Dataset records —
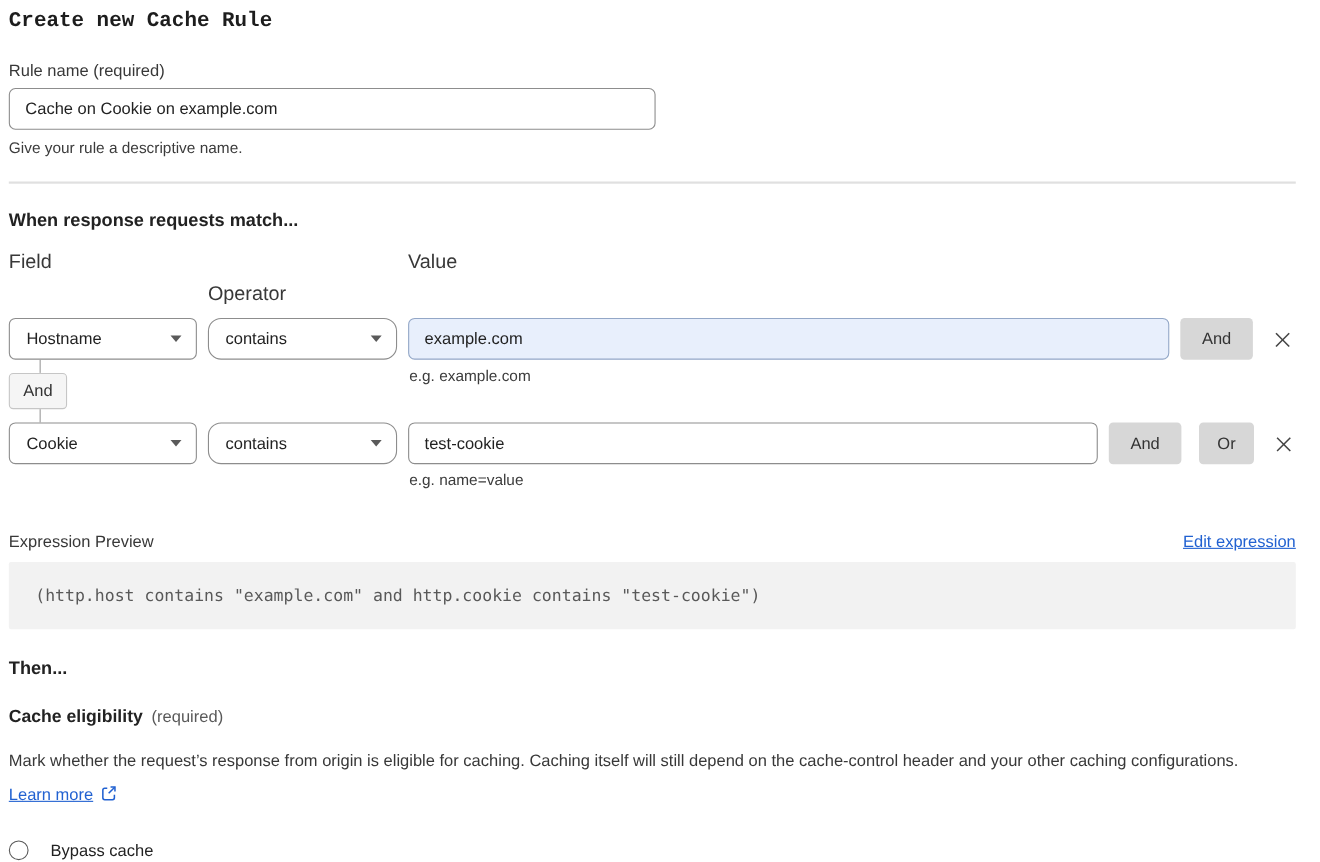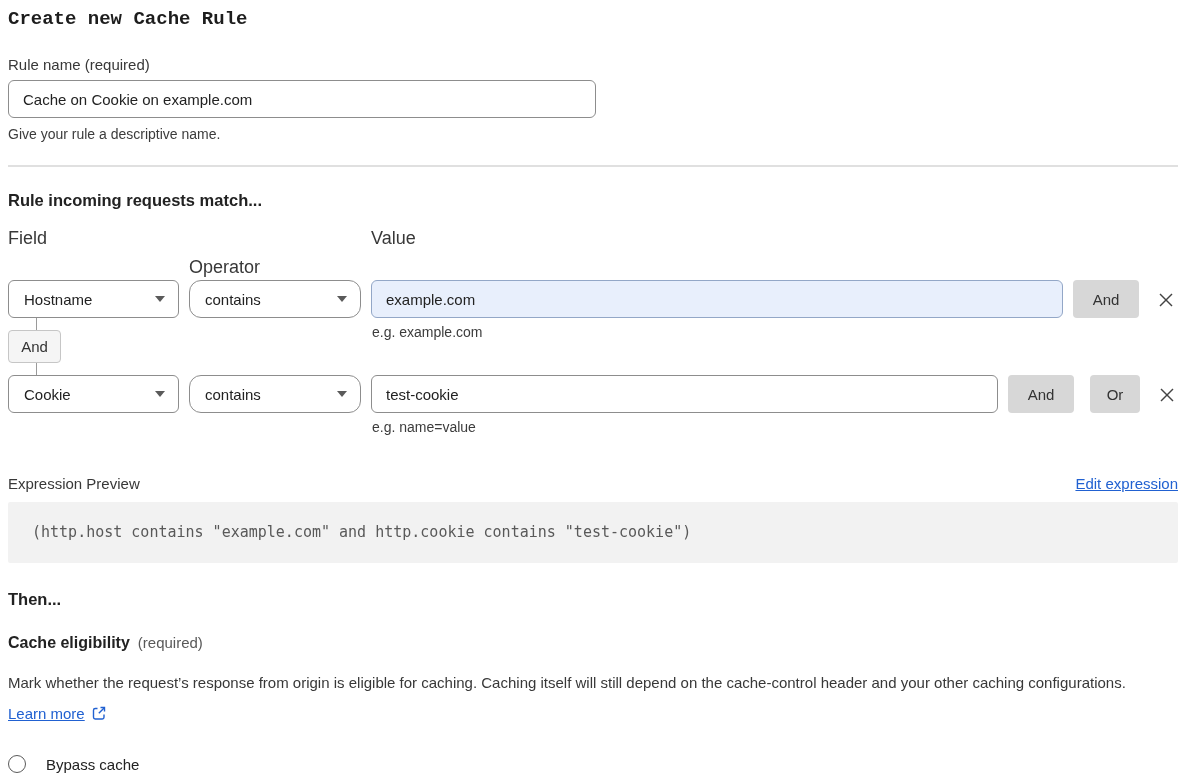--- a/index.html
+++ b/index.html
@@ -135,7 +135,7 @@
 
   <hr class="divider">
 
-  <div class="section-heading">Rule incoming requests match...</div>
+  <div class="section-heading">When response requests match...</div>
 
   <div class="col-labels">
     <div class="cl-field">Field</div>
...
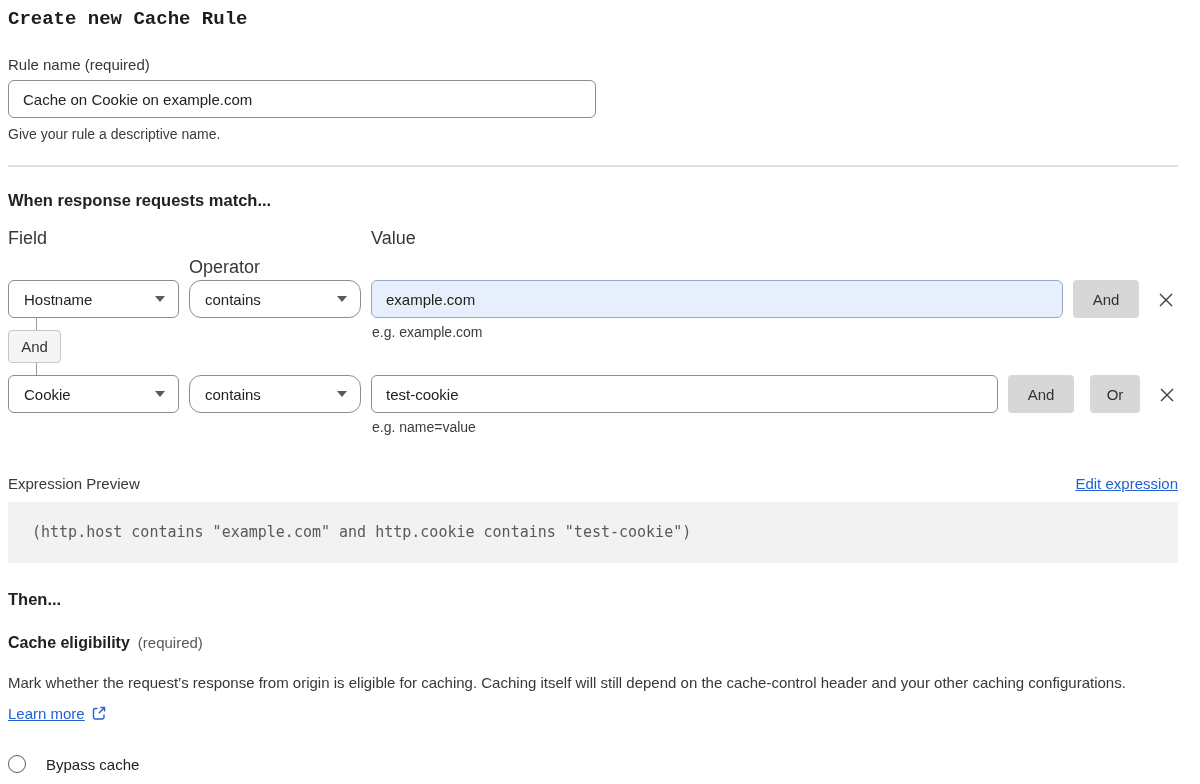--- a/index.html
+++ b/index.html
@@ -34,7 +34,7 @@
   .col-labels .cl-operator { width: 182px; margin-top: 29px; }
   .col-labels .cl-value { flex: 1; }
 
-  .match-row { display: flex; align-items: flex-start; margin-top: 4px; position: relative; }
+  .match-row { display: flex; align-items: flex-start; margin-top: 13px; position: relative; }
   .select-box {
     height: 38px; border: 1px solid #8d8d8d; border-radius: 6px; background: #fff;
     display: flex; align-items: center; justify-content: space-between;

Problem — Looking at the data above, write out exactly the lines that start at the one containing "182px; margin-top: 29px;" and end at the one containing "display: flex; align-items: center;"; include both and nothing beyond.

Output —
   .col-labels .cl-operator { width: 182px; margin-top: 29px; }
   .col-labels .cl-value { flex: 1; }
 
-  .match-row { display: flex; align-items: flex-start; margin-top: 4px; position: relative; }
+  .match-row { display: flex; align-items: flex-start; margin-top: 13px; position: relative; }
   .select-box {
     height: 38px; border: 1px solid #8d8d8d; border-radius: 6px; background: #fff;
     display: flex; align-items: center; justify-content: space-between;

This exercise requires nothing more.